FAIRmat-NFDI / nomad-material-processing

A NOMAD plugin containing base sections for material processing.
https://fairmat-nfdi.github.io/nomad-material-processing/
Apache License 2.0
9 stars 2 forks source link

create archive function #34

Open aalbino2 opened 7 months ago

aalbino2 commented 7 months ago

I prepared the create_archive function. Let's discuss this after the IKZ workshop @hampusnasstrom:

def get_reference(upload_id, entry_id):
    return f'../uploads/{upload_id}/archive/{entry_id}#data'

def get_entry_id_from_file_name(filename, upload_id):
    from nomad.utils import hash
    return hash(upload_id, filename)

def create_archive(
    entry_dict, context, filename, file_type, logger, *, bypass_check: bool = False
):
    import yaml
    import json
    from nomad.datamodel.context import ClientContext
    if isinstance(context, ClientContext):
        return None
    if context.raw_path_exists(filename):
        with context.raw_file(filename, "r") as file:
            existing_dict = yaml.safe_load(file)
    if context.raw_path_exists(filename) and existing_dict != entry_dict:
        logger.error(
            f"{filename} archive file already exists. "
            f"You are trying to overwrite it with a different content. "
            f"To do so, remove the existing archive and click reprocess again."
        )
    if not context.raw_path_exists(filename) or existing_dict == entry_dict or bypass_check:
        with context.raw_file(filename, "w") as newfile:
            if file_type == "json":
                json.dump(entry_dict, newfile)
            elif file_type == "yaml":
                yaml.dump(entry_dict, newfile)
        context.upload.process_updated_raw_file(filename, allow_modify=True)

    return get_reference(
        context.upload_id,
        get_entry_id_from_file_name(filename, context.upload_id)
    )
aalbino2 commented 7 months ago

I think also Micha can possible take this.

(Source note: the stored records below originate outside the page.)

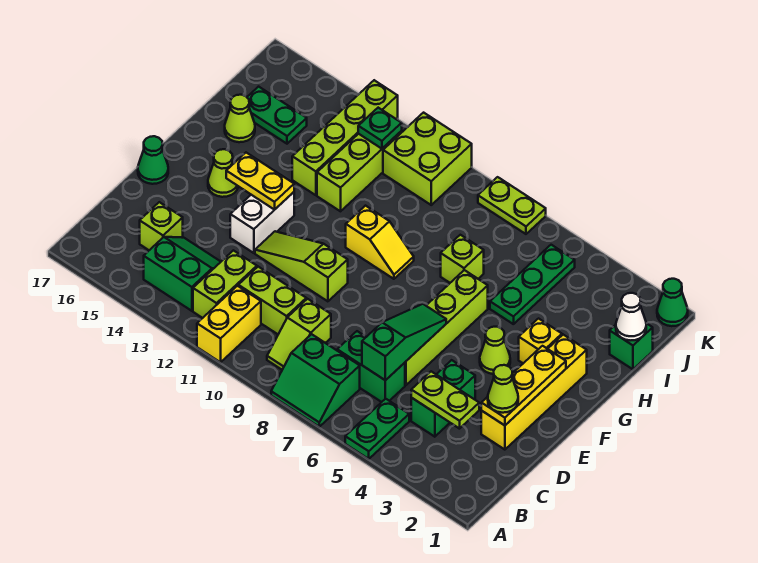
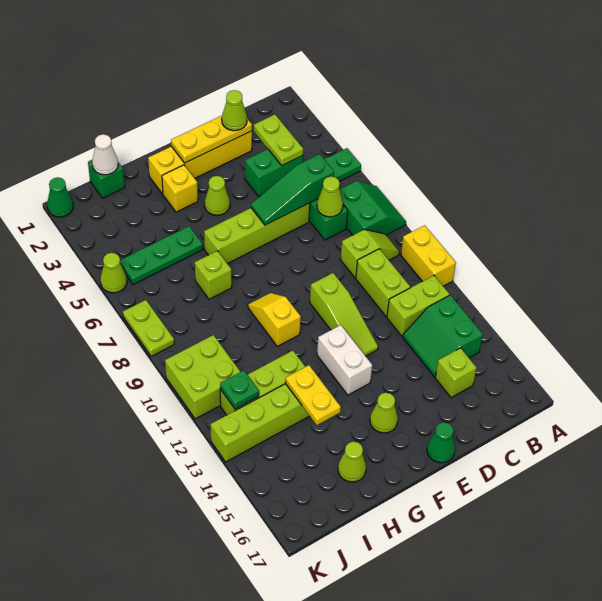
yellow 1x2 brick [197,286,261,362] -> yellow 1x2 brick turned to [401,225,456,286]
none -> lime 1x1 cone [317,177,343,217]
white 1x2 brick [230,192,294,253] -> white 1x2 brick turned to [317,325,372,395]
yellow 1x2 plate [226,153,294,210] -> yellow 1x2 plate moved to [285,365,341,425]
green 1x2 plate [247,87,307,144] -> none
none -> lime 1x1 cone [100,253,127,293]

Notice the more general entry_dict is an EntryArchive such the following:

entry_dict = EntryArchive(
                data=experiment_data,
                # m_context=archive.m_context,
                metadata=EntryMetadata(upload_id=archive.m_context.upload_id),
            )
hampusnasstrom commented 7 months ago

Why do you pass a dict and not an EntryData section to the function? Also what is the * argument for?

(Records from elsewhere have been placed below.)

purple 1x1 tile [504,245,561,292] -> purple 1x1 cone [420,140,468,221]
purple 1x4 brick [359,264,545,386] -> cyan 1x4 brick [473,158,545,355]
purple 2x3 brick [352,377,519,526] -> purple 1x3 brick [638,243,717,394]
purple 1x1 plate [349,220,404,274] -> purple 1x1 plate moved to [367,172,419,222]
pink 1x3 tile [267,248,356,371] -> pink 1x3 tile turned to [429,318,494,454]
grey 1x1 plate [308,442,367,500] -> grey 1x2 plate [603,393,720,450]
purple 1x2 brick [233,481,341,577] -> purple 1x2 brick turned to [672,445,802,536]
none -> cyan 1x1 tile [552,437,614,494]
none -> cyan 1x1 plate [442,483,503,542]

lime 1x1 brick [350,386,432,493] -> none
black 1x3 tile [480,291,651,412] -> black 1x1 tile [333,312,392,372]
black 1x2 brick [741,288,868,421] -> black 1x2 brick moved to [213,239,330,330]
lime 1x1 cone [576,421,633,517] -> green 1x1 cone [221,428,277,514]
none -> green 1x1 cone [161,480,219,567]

aalbino2 commented 7 months ago

entry_dict is actually an improper variable name, because as you see above, it is an EntryArchive type! The EntryData type is nested inside, it is in the present example the experiment_data variable

The * means that bypass_check must be specified as a keyword argument when calling the function. For example, this would be a valid call:

        create_archive(
            experiment_archive.m_to_dict(),
            archive.m_context,
            experiment_filename,
            filetype,
            logger,
            bypass_check=True,
        )
aalbino2 commented 7 months ago

by_pass check was just a @theodore idea to patch something few weeks ago. We can avoid putting it in our official plugin

aalbino2 commented 7 months ago

ask about if isinstance(context, ClientContext) failing in local tests @hampusnasstrom

aalbino2 commented 3 months ago

Most updated version (from imem-nomad-plugin.utils):

def create_archive(
    entry_dict, context, filename, file_type, logger, *, overwrite: bool = False
):
    from nomad.datamodel.context import ClientContext
    from nomad.datamodel import EntryArchive

    file_exists = context.raw_path_exists(filename)
    dicts_are_equal = None
    if isinstance(context, ClientContext):
        return None
    if file_exists:
        with context.raw_file(filename, "r") as file:
            existing_dict = yaml.safe_load(file)
            dicts_are_equal = dict_nan_equal(existing_dict, entry_dict)
    if not file_exists or overwrite or dicts_are_equal:
        with context.raw_file(filename, "w") as newfile:
            if file_type == "json":
                json.dump(entry_dict, newfile)
            elif file_type == "yaml":
                yaml.dump(entry_dict, newfile)
        context.upload.process_updated_raw_file(filename, allow_modify=True)
    elif file_exists and not overwrite and not dicts_are_equal:
        logger.error(
            f"{filename} archive file already exists. "
            f"You are trying to overwrite it with a different content. "
            f"To do so, remove the existing archive and click reprocess again."
        )
    return get_hash_ref(context.upload_id, filename)